Logarithms are useful because they give us a new way of representing numbers—in terms of exponentiation of a base. Instead of thinking about a number \(x\) in terms of the number of times we need to add \(1\), \(10\), \(100\) etc. to reach \(x\), we think about the number of times you have to multiple \(2\) by itself to reach \(x\). Because of this, addition in the log domain corresponds to multiplication of probabilities.
\[\log(p_1 \times p_2 \times p_3) = \log(p_1) + \log(p_2) + \log(p_3)\]Since we are often computing products in probability theory, it is often useful to work in the log domain and, instead, compute sums.
Since the logarithms of very small probabilities (i.e., probabilities close to \(0\)) are negative numbers with very large absolute values, they help us to avoid underflow errors.
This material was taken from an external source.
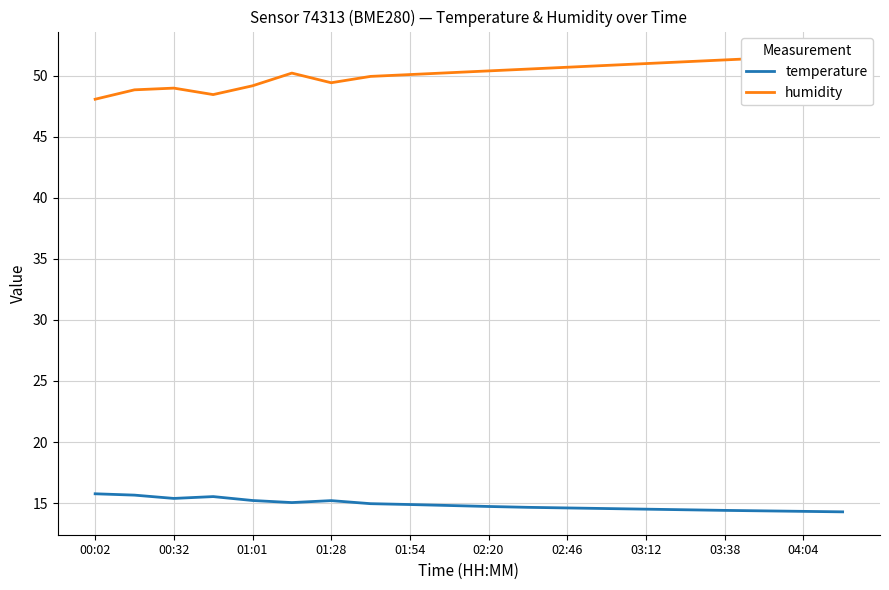

What is the greatest value displayed?

51.8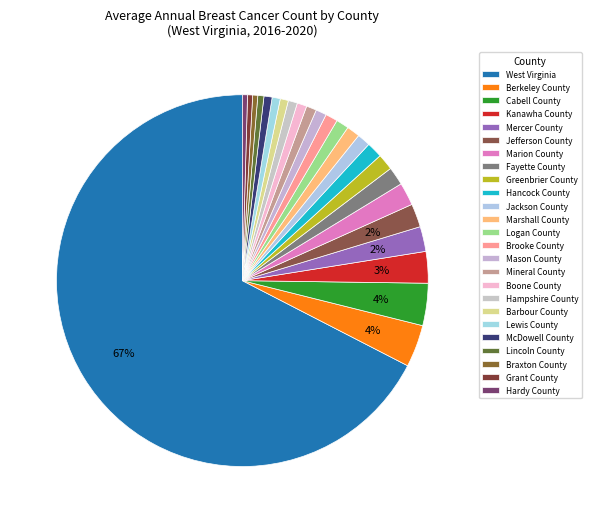

Rank the categories by value from highest to lowest.

West Virginia, Berkeley County, Cabell County, Kanawha County, Mercer County, Jefferson County, Marion County, Fayette County, Greenbrier County, Hancock County, Jackson County, Marshall County, Logan County, Brooke County, Mason County, Mineral County, Boone County, Hampshire County, Barbour County, Lewis County, McDowell County, Lincoln County, Braxton County, Grant County, Hardy County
There is one disadvantage, however, which is that to add
probabilities, if we’ve represented them in log-space, we have no
choice but to exponentiate first, then add, then take logs again. We
usually define a function called logsumexp
to do this.
(defn log2 [x] (Math/log2 x))
(defn exp2 [z] (Math/pow 2 z))
(defn logsumexp [& log-vals]
(log2
(apply
+
(map exp2 log-vals))))
(logsumexp (log2 0.5) (log2 0.5))
In this example, we have used a new Clojure notation, the &
in the function definition. This notation tells Clojure that it should
take all of the arguments passed into a call like (logsumexp -10
-12)
and make them into a single list and bind this list to
the variable called log-vals
.
((fn [& args] ... ) 1 2 3)
; is the same as
((fn [args] ... ) (list 1 2 3))
The function logsumexp
first exponentiates all of its arguments,
turning them back into ordinary probabilities, then adds them, and
returns the logarithm of the result. Of course, if any of our log
probabilities were very large in absolute value, we might still get
underflow errors. One way of dealing with this is to implement a
“safe” version of logsumexp
as in the code listing below.
(defn exp2 [z] (Math/pow 2 z))
(defn logsumexp [& log-vals]
(let [mx (apply max log-vals)]
(+ mx
(log2
(apply
+
(map exp2
(map (fn [x] (- x mx))
log-vals)))))))
(logsumexp -1 -1)
Can you tell what is being done here to avoid underflow?